Quanto invece sia importante ricevere un sostegno per far passare i timori di proseguire la gravidanza lo ricorda una testimonianza, contenuta nel rapporto, di una donna di Las Vegas (Nevada): «Ero pronta a rinunciare alla vita del mio bambino perché non ero preparata emotivamente né finanziariamente. Mi sentivo sola e disperata». Le è bastato parlare con due persone di un centro pro vita per ritrovare la fiducia: «Ogni volta che andavo a un appuntamento prenatale o a un corso, mi sentivo tanto amata e sostenuta, e questo ha continuato a darmi speranza».
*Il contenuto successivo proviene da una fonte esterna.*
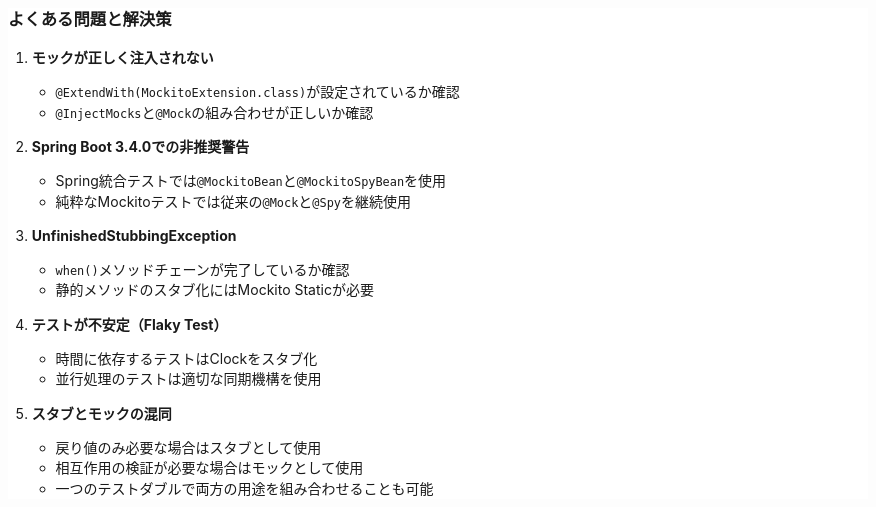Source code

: ### よくある問題と解決策

1. **モックが正しく注入されない**
    - `@ExtendWith(MockitoExtension.class)`が設定されているか確認
    - `@InjectMocks`と`@Mock`の組み合わせが正しいか確認

2. **Spring Boot 3.4.0での非推奨警告**
    - Spring統合テストでは`@MockitoBean`と`@MockitoSpyBean`を使用
    - 純粋なMockitoテストでは従来の`@Mock`と`@Spy`を継続使用

3. **UnfinishedStubbingException**
    - `when()`メソッドチェーンが完了しているか確認
    - 静的メソッドのスタブ化にはMockito Staticが必要

4. **テストが不安定（Flaky Test）**
    - 時間に依存するテストはClockをスタブ化
    - 並行処理のテストは適切な同期機構を使用

5. **スタブとモックの混同**
    - 戻り値のみ必要な場合はスタブとして使用
    - 相互作用の検証が必要な場合はモックとして使用
    - 一つのテストダブルで両方の用途を組み合わせることも可能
Una storia simile, non contenuta nel suddetto rapporto ma sempre relativa ai centri pro vita statunitensi, la racconta un’altra donna: Da’ Chiron, una madre del Mississippi, rimasta incinta quando era studentessa. Anche lei si sentiva «schiacciata» dall’idea di dover crescere il figlio con le sue sole forze. Ma anche lei è stata accolta «a braccia aperte» da un centro per la gravidanza. E oggi, a distanza di anni, lavora per la stessa organizzazione (Center for pregnancy choices) che l’ha aiutata a dare alla luce suo figlio.
Anche in questo caso tutto il mondo è paese, ma in senso buono, visto che storie a lieto fine come queste ne accadono ovunque – negli Stati Uniti, in Italia o altrove – siano presenti strutture e singole persone capaci di testimoniare un’autentica cultura della vita.